**YOUR OBJECTIVE**
Only some lines are wanted. Transcribe, exactly, the lines below from the line with "The following code" up to and including the line with "for this list.".

*** Begin section ***

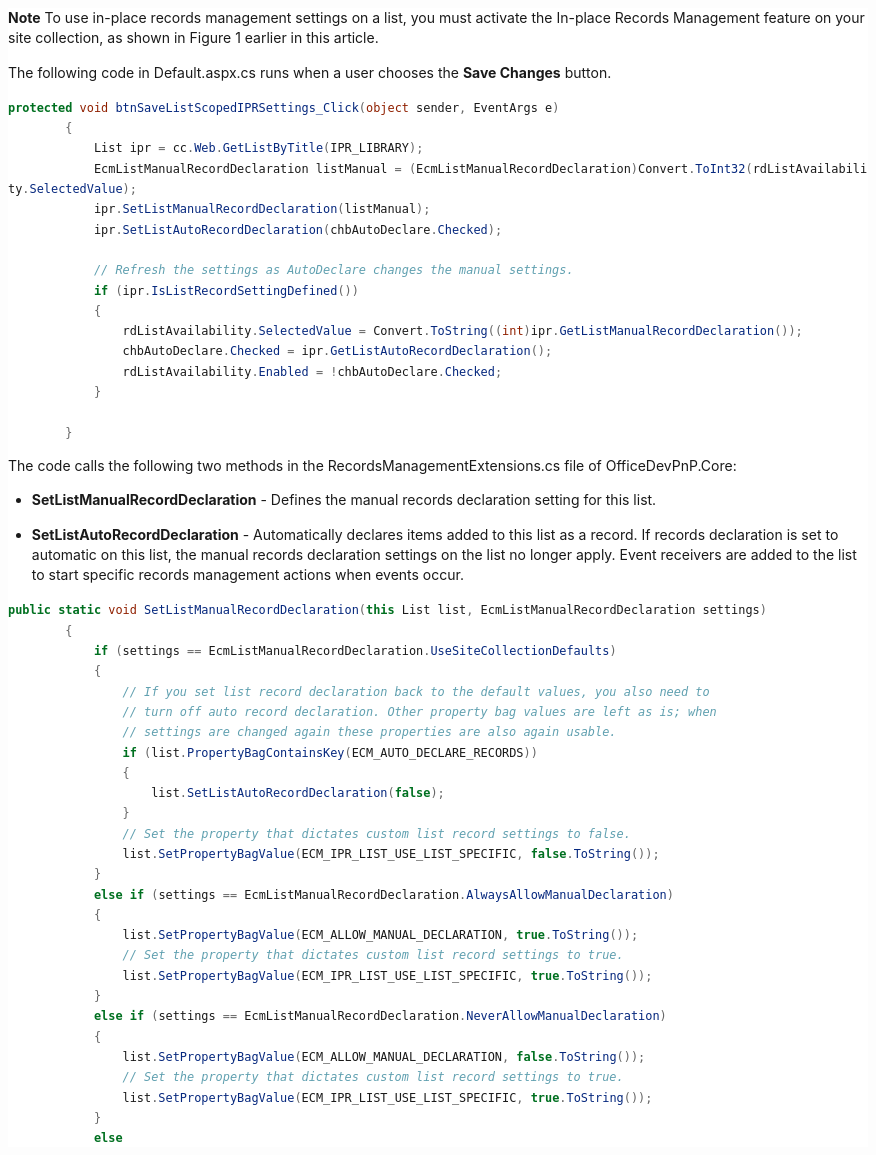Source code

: **Note**  To use in-place records management settings on a list, you must activate the In-place Records Management feature on your site collection, as shown in Figure 1 earlier in this article. 

The following code in Default.aspx.cs runs when a user chooses the  **Save Changes** button.

```C#
protected void btnSaveListScopedIPRSettings_Click(object sender, EventArgs e)
        {
            List ipr = cc.Web.GetListByTitle(IPR_LIBRARY);
            EcmListManualRecordDeclaration listManual = (EcmListManualRecordDeclaration)Convert.ToInt32(rdListAvailability.SelectedValue);
            ipr.SetListManualRecordDeclaration(listManual);
            ipr.SetListAutoRecordDeclaration(chbAutoDeclare.Checked);

            // Refresh the settings as AutoDeclare changes the manual settings.
            if (ipr.IsListRecordSettingDefined())
            {
                rdListAvailability.SelectedValue = Convert.ToString((int)ipr.GetListManualRecordDeclaration());
                chbAutoDeclare.Checked = ipr.GetListAutoRecordDeclaration();
                rdListAvailability.Enabled = !chbAutoDeclare.Checked;
            }

        }
```

The code calls the following two methods in the RecordsManagementExtensions.cs file of OfficeDevPnP.Core:

-  **SetListManualRecordDeclaration** - Defines the manual records declaration setting for this list.
    
-  **SetListAutoRecordDeclaration** - Automatically declares items added to this list as a record. If records declaration is set to automatic on this list, the manual records declaration settings on the list no longer apply. Event receivers are added to the list to start specific records management actions when events occur.

```C#
public static void SetListManualRecordDeclaration(this List list, EcmListManualRecordDeclaration settings)
        {
            if (settings == EcmListManualRecordDeclaration.UseSiteCollectionDefaults)
            {
                // If you set list record declaration back to the default values, you also need to 
                // turn off auto record declaration. Other property bag values are left as is; when 
                // settings are changed again these properties are also again usable.
                if (list.PropertyBagContainsKey(ECM_AUTO_DECLARE_RECORDS))
                {
                    list.SetListAutoRecordDeclaration(false);
                }
                // Set the property that dictates custom list record settings to false.
                list.SetPropertyBagValue(ECM_IPR_LIST_USE_LIST_SPECIFIC, false.ToString());
            }
            else if (settings == EcmListManualRecordDeclaration.AlwaysAllowManualDeclaration)
            {
                list.SetPropertyBagValue(ECM_ALLOW_MANUAL_DECLARATION, true.ToString());
                // Set the property that dictates custom list record settings to true.
                list.SetPropertyBagValue(ECM_IPR_LIST_USE_LIST_SPECIFIC, true.ToString());
            } 
            else if (settings == EcmListManualRecordDeclaration.NeverAllowManualDeclaration)
            {
                list.SetPropertyBagValue(ECM_ALLOW_MANUAL_DECLARATION, false.ToString());
                // Set the property that dictates custom list record settings to true.
                list.SetPropertyBagValue(ECM_IPR_LIST_USE_LIST_SPECIFIC, true.ToString());
            }
            else
```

*** End section ***

**EXERCISE RESPONSE**
The following code in Default.aspx.cs runs when a user chooses the  **Save Changes** button.

```C#
protected void btnSaveListScopedIPRSettings_Click(object sender, EventArgs e)
        {
            List ipr = cc.Web.GetListByTitle(IPR_LIBRARY);
            EcmListManualRecordDeclaration listManual = (EcmListManualRecordDeclaration)Convert.ToInt32(rdListAvailability.SelectedValue);
            ipr.SetListManualRecordDeclaration(listManual);
            ipr.SetListAutoRecordDeclaration(chbAutoDeclare.Checked);

            // Refresh the settings as AutoDeclare changes the manual settings.
            if (ipr.IsListRecordSettingDefined())
            {
                rdListAvailability.SelectedValue = Convert.ToString((int)ipr.GetListManualRecordDeclaration());
                chbAutoDeclare.Checked = ipr.GetListAutoRecordDeclaration();
                rdListAvailability.Enabled = !chbAutoDeclare.Checked;
            }

        }
```

The code calls the following two methods in the RecordsManagementExtensions.cs file of OfficeDevPnP.Core:

-  **SetListManualRecordDeclaration** - Defines the manual records declaration setting for this list.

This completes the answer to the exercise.